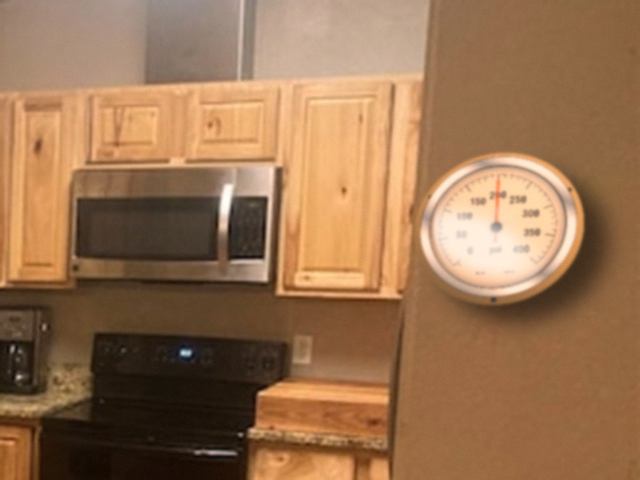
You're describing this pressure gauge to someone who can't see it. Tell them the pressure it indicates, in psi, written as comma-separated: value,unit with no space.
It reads 200,psi
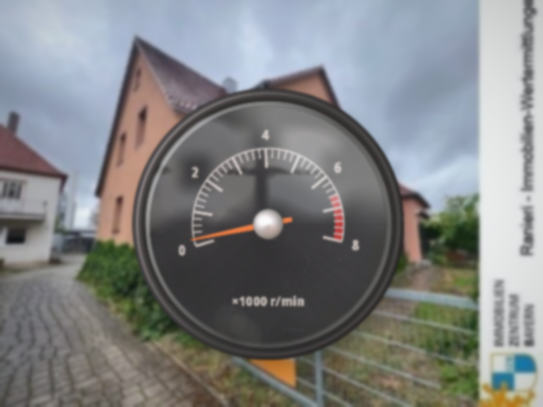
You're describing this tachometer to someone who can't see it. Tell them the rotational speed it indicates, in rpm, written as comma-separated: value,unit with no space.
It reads 200,rpm
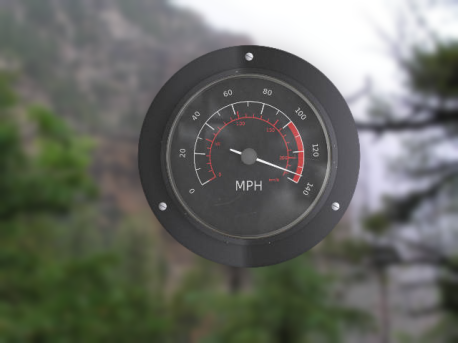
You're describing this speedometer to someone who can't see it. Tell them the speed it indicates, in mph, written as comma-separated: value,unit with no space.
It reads 135,mph
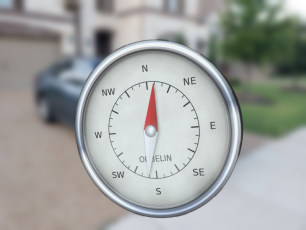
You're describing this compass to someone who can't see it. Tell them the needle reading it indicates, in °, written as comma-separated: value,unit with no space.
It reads 10,°
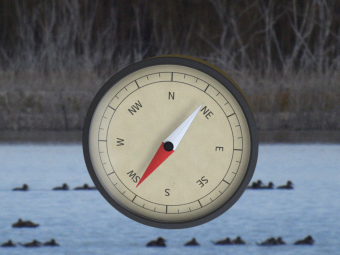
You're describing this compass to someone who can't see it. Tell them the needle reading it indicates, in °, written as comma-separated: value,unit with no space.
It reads 215,°
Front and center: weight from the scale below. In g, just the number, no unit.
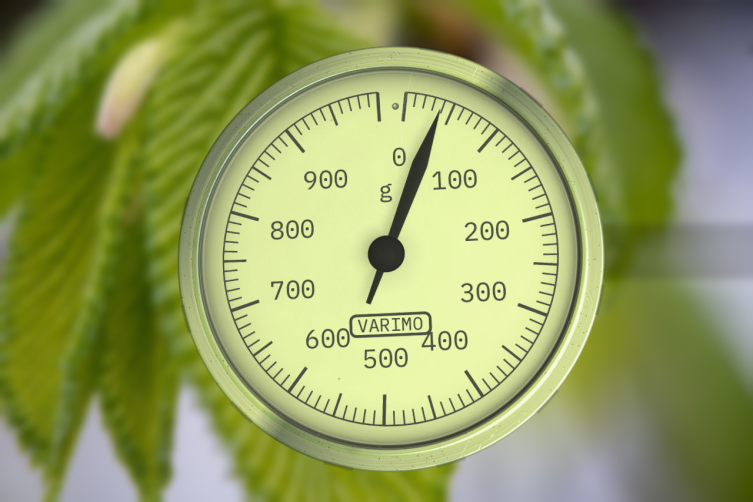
40
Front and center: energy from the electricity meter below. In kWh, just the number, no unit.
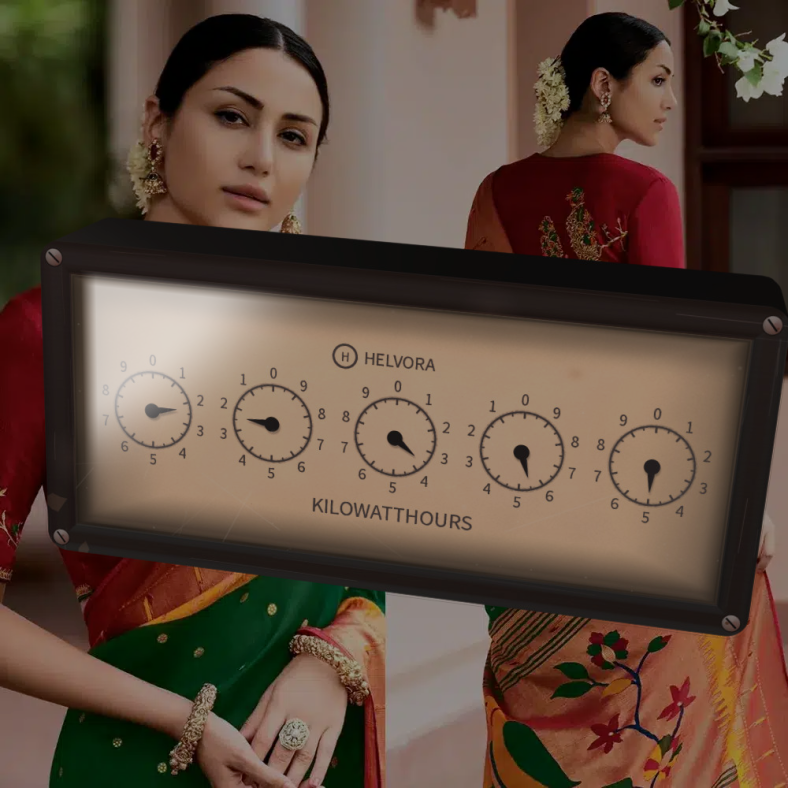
22355
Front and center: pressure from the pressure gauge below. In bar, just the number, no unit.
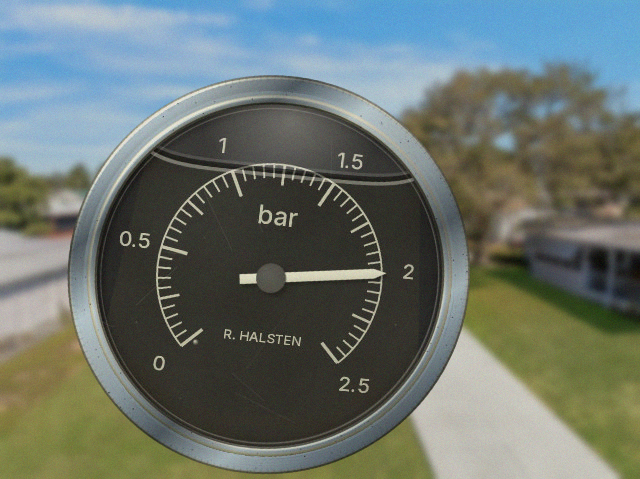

■ ■ ■

- [What is required]:
Please retype every item above word for word, leaving out the pictures.

- [Response below]:
You're describing this pressure gauge to someone who can't see it. Tell them the pressure it indicates, in psi, written as comma-separated: value,unit with no space.
It reads 200,psi
You're describing this tachometer to someone who can't see it. Tell them the rotational speed it indicates, in rpm, written as comma-separated: value,unit with no space.
It reads 200,rpm
You're describing this speedometer to someone who can't see it. Tell them the speed it indicates, in mph, written as comma-separated: value,unit with no space.
It reads 135,mph
You're describing this compass to someone who can't see it. Tell them the needle reading it indicates, in °, written as comma-separated: value,unit with no space.
It reads 10,°
You're describing this compass to someone who can't see it. Tell them the needle reading it indicates, in °, written as comma-separated: value,unit with no space.
It reads 215,°
Front and center: weight from the scale below. In g, just the number, no unit.
40
Front and center: energy from the electricity meter below. In kWh, just the number, no unit.
22355
Front and center: pressure from the pressure gauge below. In bar, just the number, no unit.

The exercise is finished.